Reading CSV files with options in Apache Spark

Choose your learning style9 modes available
Introduction

We use options to tell Spark exactly how to read a CSV file. This helps Spark understand the file better and get the data right.

When the CSV file has a header row with column names.
When the data uses a separator other than a comma, like a semicolon or tab.
When you want to ignore bad or corrupted lines in the file.
When you want to specify how to handle missing values.
When you want to control how Spark infers data types.
Syntax
Apache Spark
spark.read.option("option_name", "option_value").csv("file_path")

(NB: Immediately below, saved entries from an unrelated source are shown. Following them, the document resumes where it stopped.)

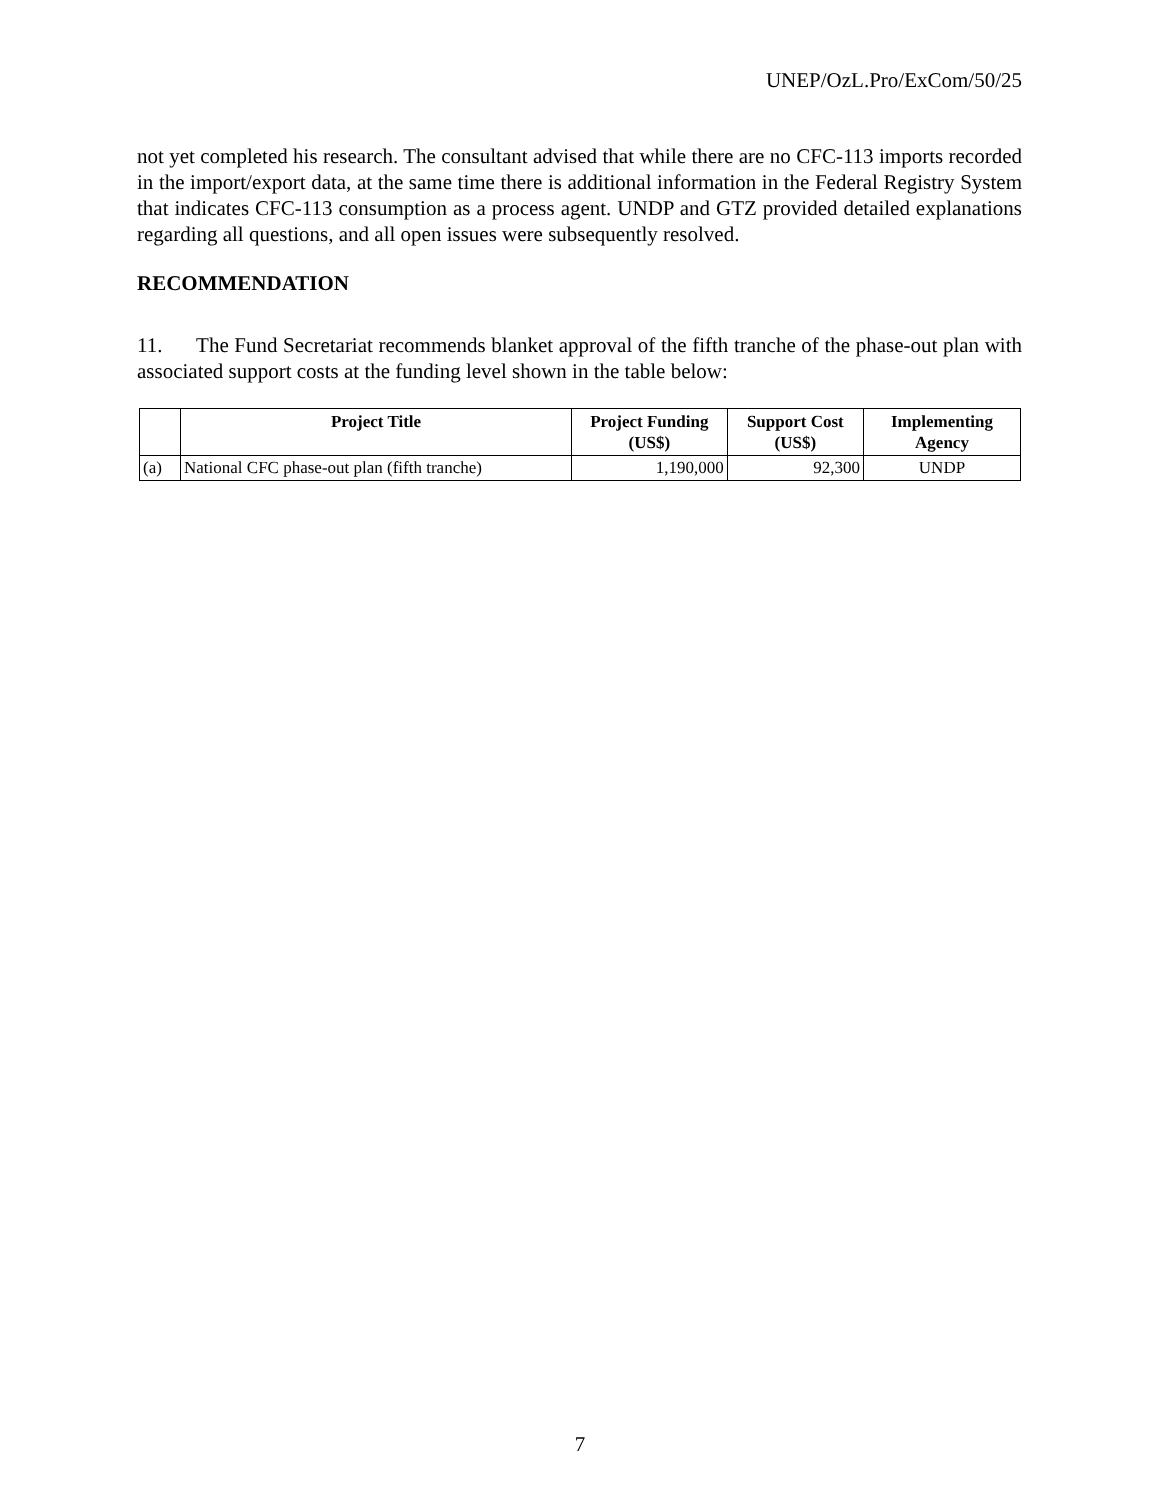UNEP/OzL.Pro/ExCom/50/25
not yet completed his research. The consultant advised that while there are no CFC-113 imports recorded in the import/export data, at the same time there is additional information in the Federal Registry System that indicates CFC-113 consumption as a process agent. UNDP and GTZ provided detailed explanations regarding all questions, and all open issues were subsequently resolved.
RECOMMENDATION
11. The Fund Secretariat recommends blanket approval of the fifth tranche of the phase-out plan with associated support costs at the funding level shown in the table below:
| | Project Title | Project Funding (US$) | Support Cost (US$) | Implementing Agency |
| --- | --- | --- | --- | --- |
| (a) | National CFC phase-out plan (fifth tranche) | 1,190,000 | 92,300 | UNDP |
7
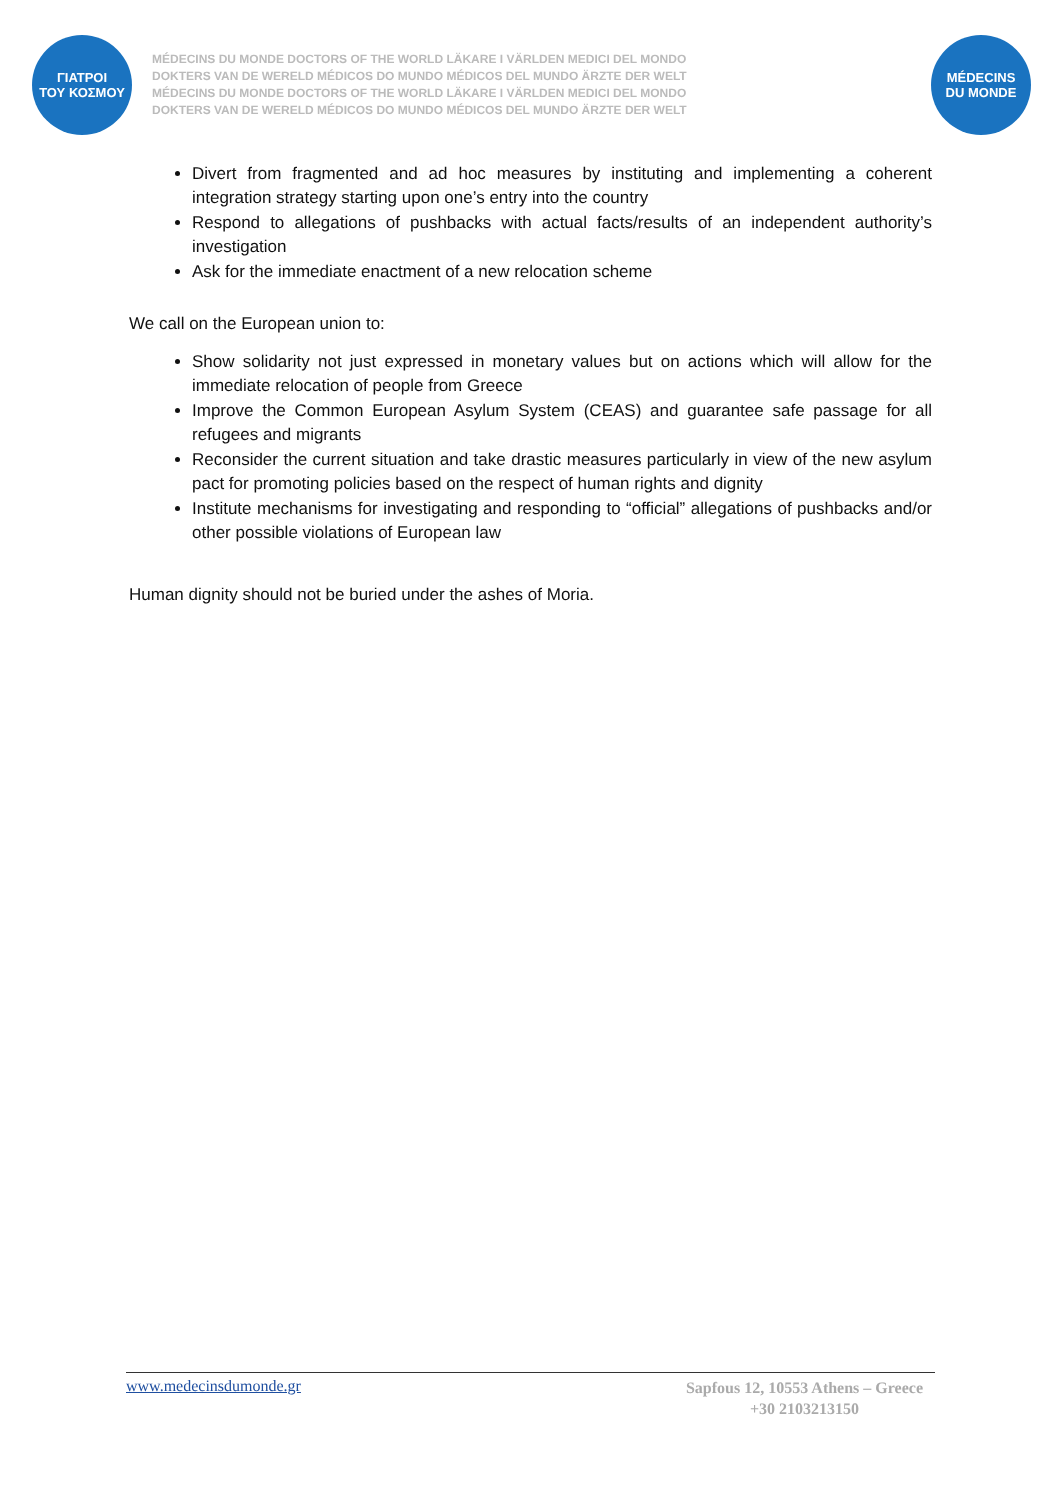ΓΙΑΤΡΟΙ
ΤΟΥ ΚΟΣΜΟΥ
MÉDECINS DU MONDE DOCTORS OF THE WORLD LÄKARE I VÄRLDEN MEDICI DEL MONDO
DOKTERS VAN DE WERELD MÉDICOS DO MUNDO MÉDICOS DEL MUNDO ÄRZTE DER WELT
MÉDECINS DU MONDE DOCTORS OF THE WORLD LÄKARE I VÄRLDEN MEDICI DEL MONDO
DOKTERS VAN DE WERELD MÉDICOS DO MUNDO MÉDICOS DEL MUNDO ÄRZTE DER WELT
MÉDECINS
DU MONDE
Divert from fragmented and ad hoc measures by instituting and implementing a coherent integration strategy starting upon one’s entry into the country
Respond to allegations of pushbacks with actual facts/results of an independent authority’s investigation
Ask for the immediate enactment of a new relocation scheme
We call on the European union to:
Show solidarity not just expressed in monetary values but on actions which will allow for the immediate relocation of people from Greece
Improve the Common European Asylum System (CEAS) and guarantee safe passage for all refugees and migrants
Reconsider the current situation and take drastic measures particularly in view of the new asylum pact for promoting policies based on the respect of human rights and dignity
Institute mechanisms for investigating and responding to “official” allegations of pushbacks and/or other possible violations of European law
Human dignity should not be buried under the ashes of Moria.
www.medecinsdumonde.gr
Sapfous 12, 10553 Athens – Greece
+30 2103213150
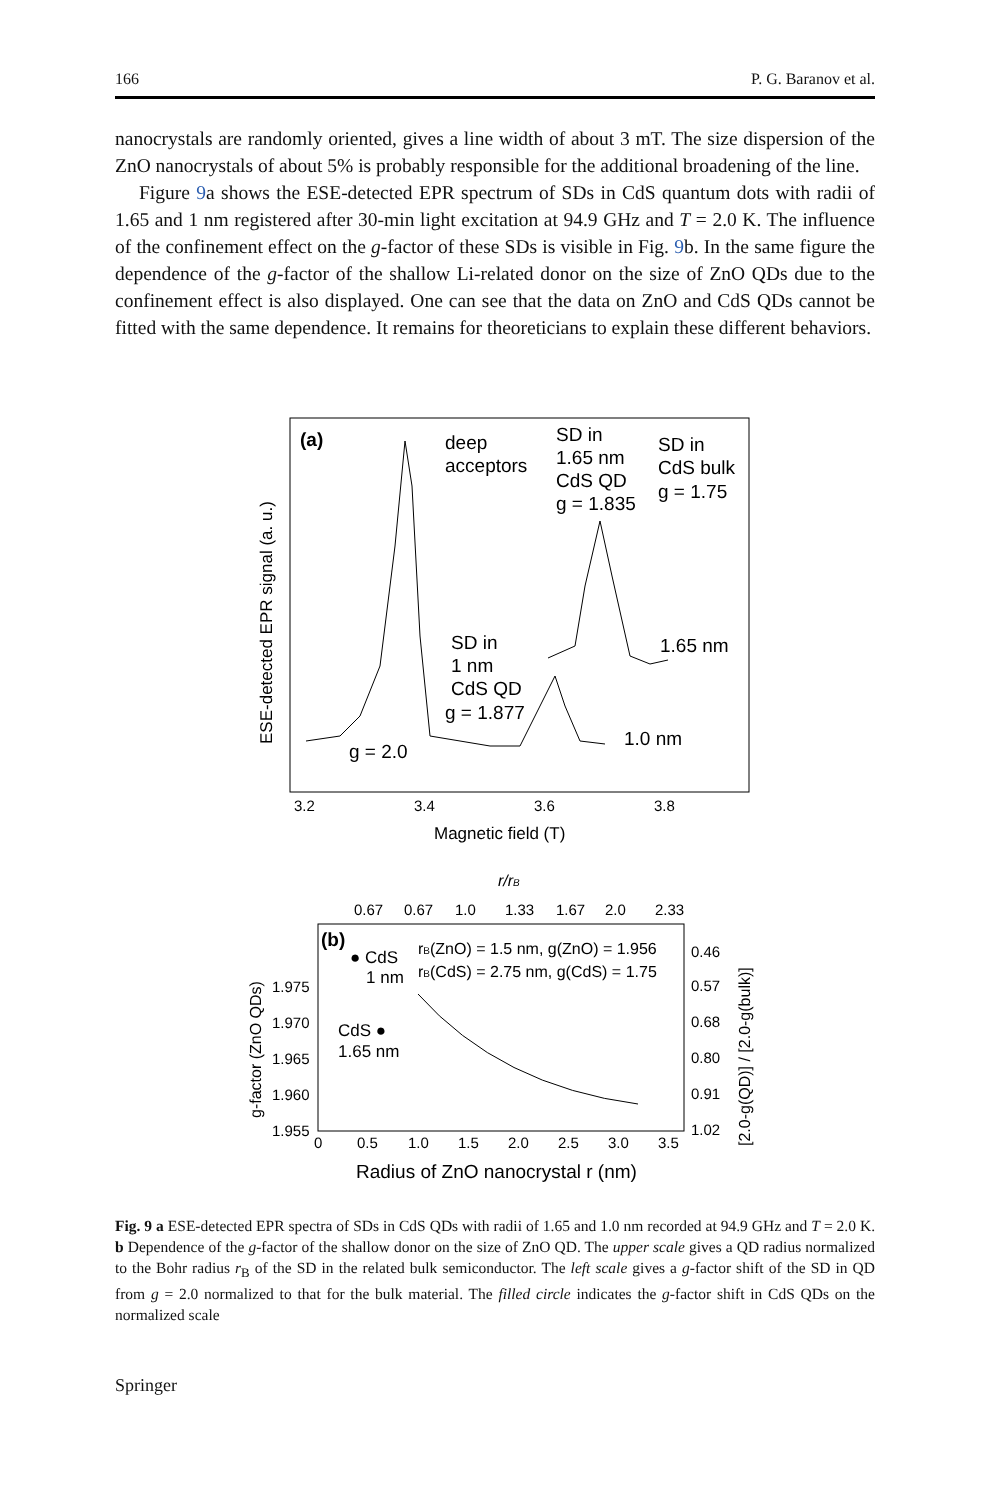166 P. G. Baranov et al.
nanocrystals are randomly oriented, gives a line width of about 3 mT. The size dispersion of the ZnO nanocrystals of about 5% is probably responsible for the additional broadening of the line.
Figure 9a shows the ESE-detected EPR spectrum of SDs in CdS quantum dots with radii of 1.65 and 1 nm registered after 30-min light excitation at 94.9 GHz and T = 2.0 K. The influence of the confinement effect on the g-factor of these SDs is visible in Fig. 9b. In the same figure the dependence of the g-factor of the shallow Li-related donor on the size of ZnO QDs due to the confinement effect is also displayed. One can see that the data on ZnO and CdS QDs cannot be fitted with the same dependence. It remains for theoreticians to explain these different behaviors.
(a)
deep
acceptors
SD in
1.65 nm
CdS QD
g = 1.835
SD in
CdS bulk
g = 1.75
SD in
1 nm
CdS QD
g = 1.877
1.65 nm
1.0 nm
g = 2.0
3.2
3.4
3.6
3.8
Magnetic field (T)
ESE-detected EPR signal (a. u.)
r/rB
0.67
0.67
1.0
1.33
1.67
2.0
2.33
(b)
● CdS
1 nm
CdS ●
1.65 nm
rB(ZnO) = 1.5 nm, g(ZnO) = 1.956
rB(CdS) = 2.75 nm, g(CdS) = 1.75
1.975
1.970
1.965
1.960
1.955
0.46
0.57
0.68
0.80
0.91
1.02
0
0.5
1.0
1.5
2.0
2.5
3.0
3.5
Radius of ZnO nanocrystal r (nm)
g-factor (ZnO QDs)
[2.0-g(QD)] / [2.0-g(bulk)]
Fig. 9 a ESE-detected EPR spectra of SDs in CdS QDs with radii of 1.65 and 1.0 nm recorded at 94.9 GHz and T = 2.0 K. b Dependence of the g-factor of the shallow donor on the size of ZnO QD. The upper scale gives a QD radius normalized to the Bohr radius r<sub>B</sub> of the SD in the related bulk semiconductor. The left scale gives a g-factor shift of the SD in QD from g = 2.0 normalized to that for the bulk material. The filled circle indicates the g-factor shift in CdS QDs on the normalized scale
Springer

You can chain multiple option() calls to set different options.

Common options include header, sep, inferSchema, and mode.

Examples
Reads a CSV file where the first row has column names.
Apache Spark
df = spark.read.option("header", "true").csv("data.csv")
Reads a CSV file with semicolon separators and a header row.
Apache Spark
df = spark.read.option("sep", ";").option("header", "true").csv("data.csv")
Reads a CSV file and tries to guess the data types of each column.
Apache Spark
df = spark.read.option("inferSchema", "true").csv("data.csv")
Reads a CSV file and skips lines that are corrupted or badly formatted.
Apache Spark
df = spark.read.option("mode", "DROPMALFORMED").csv("data.csv")
Sample Program

This program reads a CSV file named example.csv that uses semicolons to separate values and has a header row. It also asks Spark to guess the data types of each column. Then it prints the schema and the data.

Apache Spark
from pyspark.sql import SparkSession

spark = SparkSession.builder.appName("CSVOptionsExample").getOrCreate()

# Read CSV with header, semicolon separator, and infer schema
file_path = "example.csv"
df = spark.read.option("header", "true")\
               .option("sep", ";")\
               .option("inferSchema", "true")\
               .csv(file_path)

# Show the data
print("DataFrame schema:")
df.printSchema()
print("DataFrame content:")
df.show()

spark.stop()
OutputSuccess
Important Notes

Setting header to true tells Spark to use the first row as column names.

The inferSchema option can slow down reading for big files but gives correct data types.

The mode option controls how Spark handles bad lines: PERMISSIVE (default), DROPMALFORMED, or FAILFAST.

Summary

Use options to customize how Spark reads CSV files.

Common options include header, sep, inferSchema, and mode.

Setting options correctly helps Spark read data accurately and avoid errors.